### WORK INSTRUCTIONS
Return the lines below exactly, please, from the one containing "text_box [1216, 333, 1963, 1125]" through the last one, both included, and leave out any pictures.

++++ DATASET

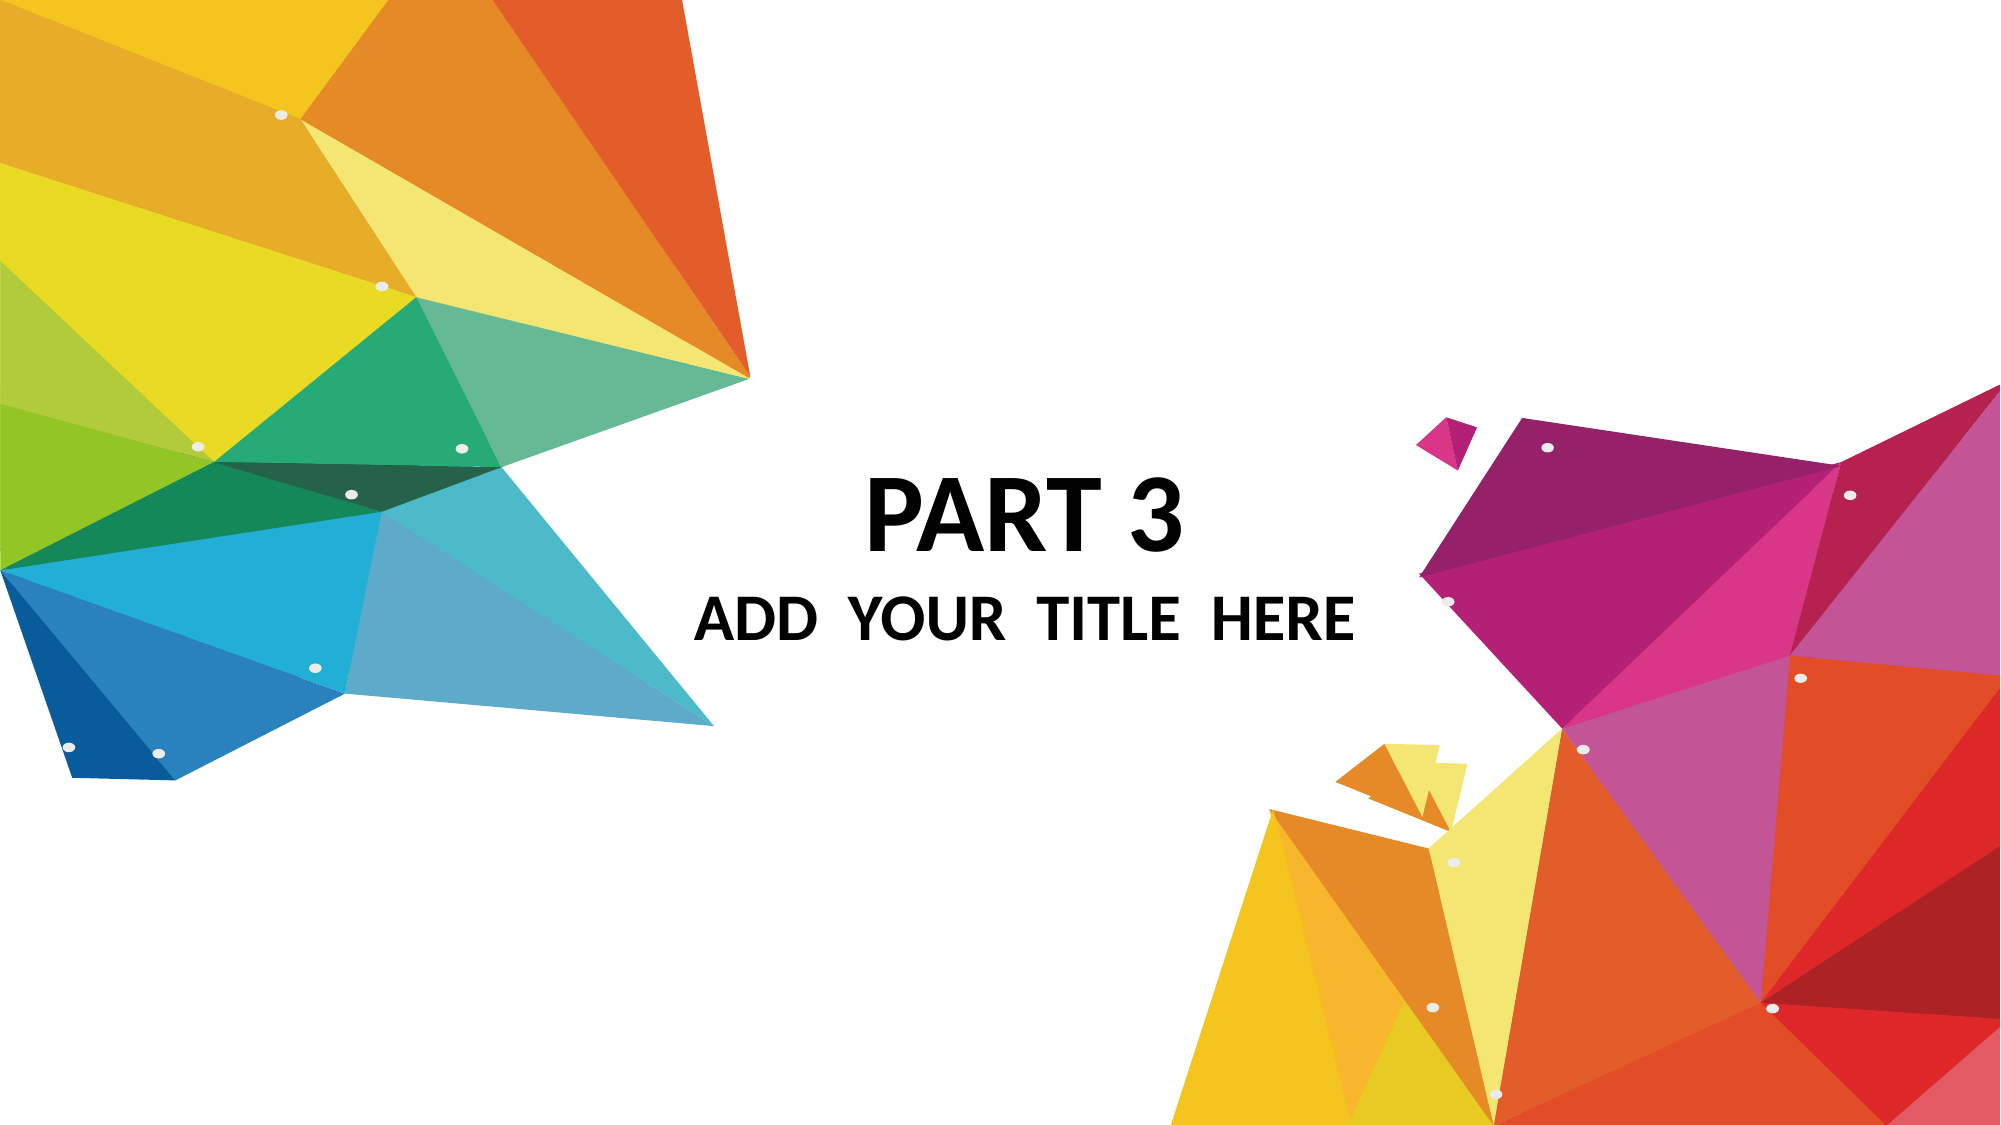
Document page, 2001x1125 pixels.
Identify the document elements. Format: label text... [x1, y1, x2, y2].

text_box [0, 14, 766, 766]
text_box PART 3 ADD YOUR TITLE HERE [770, 431, 1211, 662]
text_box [1216, 333, 1963, 1125]
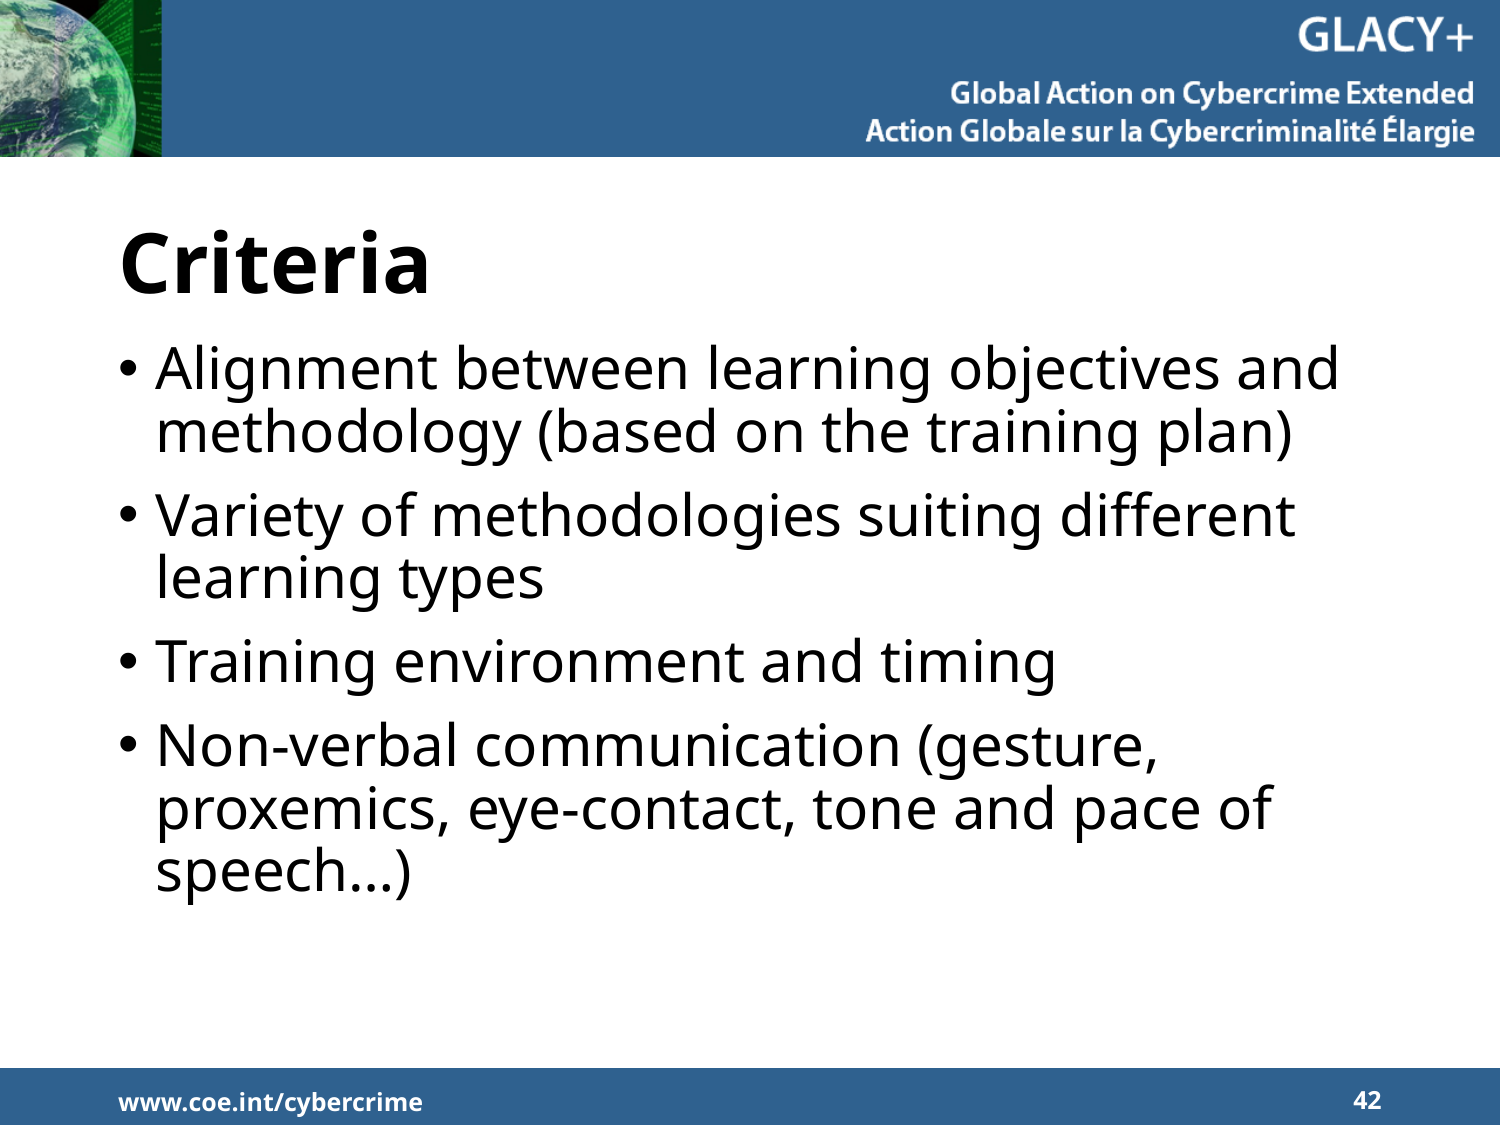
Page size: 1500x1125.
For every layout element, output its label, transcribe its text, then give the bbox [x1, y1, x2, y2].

slide_number www.coe.int/cybercrime [103, 1071, 491, 1125]
slide_number 42 [1059, 1071, 1397, 1125]
title Criteria [103, 171, 1397, 331]
picture [0, 0, 1500, 157]
list Alignment between learning objectives and methodology (based on the training plan) Variety of methodologies suiting different learning types Training environment and timing Non-verbal communication (gesture, proxemics, eye-contact, tone and pace of speech…) [103, 331, 1397, 1086]
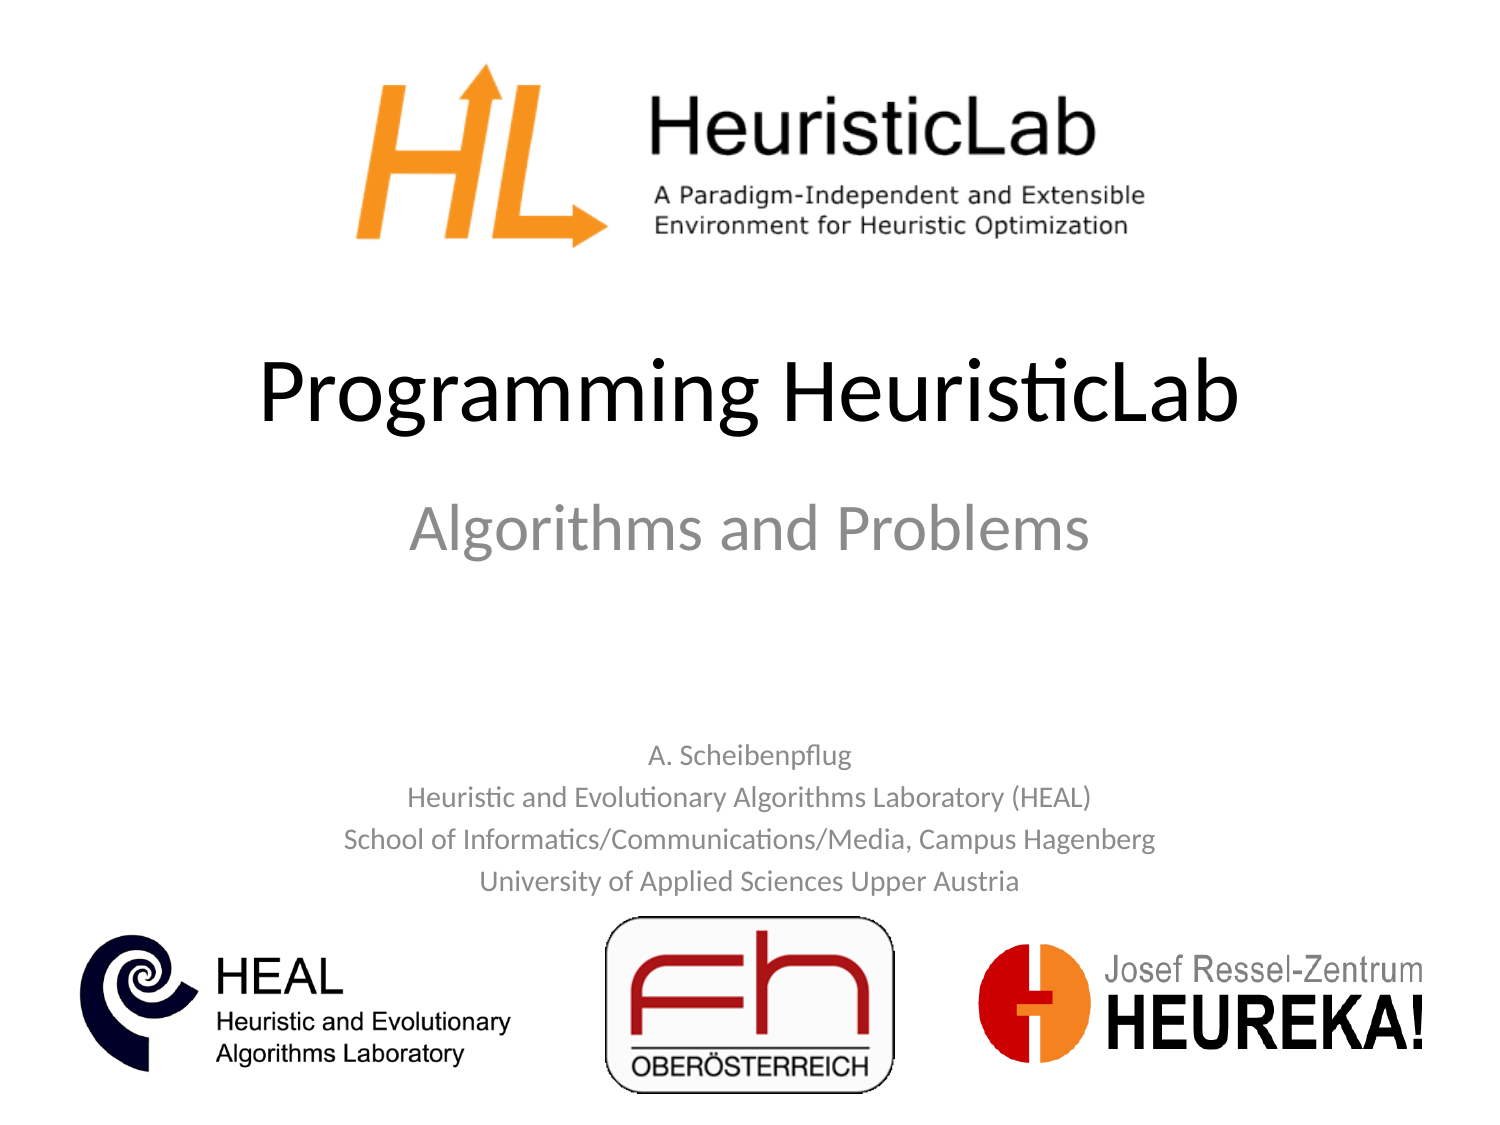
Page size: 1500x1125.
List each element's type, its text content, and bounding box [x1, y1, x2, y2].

picture [76, 930, 514, 1075]
title Programming HeuristicLab [0, 297, 1500, 475]
text_box Algorithms and Problems [0, 475, 1500, 602]
picture [970, 940, 1436, 1066]
text_box A. Scheibenpflug Heuristic and Evolutionary Algorithms Laboratory (HEAL) School of Informatics/Communications/Media, Campus Hagenberg University of Applied Sciences Upper Austria [0, 727, 1500, 905]
picture [605, 916, 895, 1094]
picture [249, 55, 1251, 256]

++++++++

### EXERCISE RESPONSE
text_box [1216, 333, 1963, 1125]
Page size: 1500x1125.
For every layout element, output its label, transcribe its text, then give the bbox [x1, y1, x2, y2].

slide_number www.coe.int/cybercrime [103, 1071, 491, 1125]
slide_number 42 [1059, 1071, 1397, 1125]
title Criteria [103, 171, 1397, 331]
picture [0, 0, 1500, 157]
list Alignment between learning objectives and methodology (based on the training plan) Variety of methodologies suiting different learning types Training environment and timing Non-verbal communication (gesture, proxemics, eye-contact, tone and pace of speech…) [103, 331, 1397, 1086]
Page size: 1500x1125.
List each element's type, its text content, and bounding box [x1, y1, x2, y2].

picture [76, 930, 514, 1075]
title Programming HeuristicLab [0, 297, 1500, 475]
text_box Algorithms and Problems [0, 475, 1500, 602]
picture [970, 940, 1436, 1066]
text_box A. Scheibenpflug Heuristic and Evolutionary Algorithms Laboratory (HEAL) School of Informatics/Communications/Media, Campus Hagenberg University of Applied Sciences Upper Austria [0, 727, 1500, 905]
picture [605, 916, 895, 1094]
picture [249, 55, 1251, 256]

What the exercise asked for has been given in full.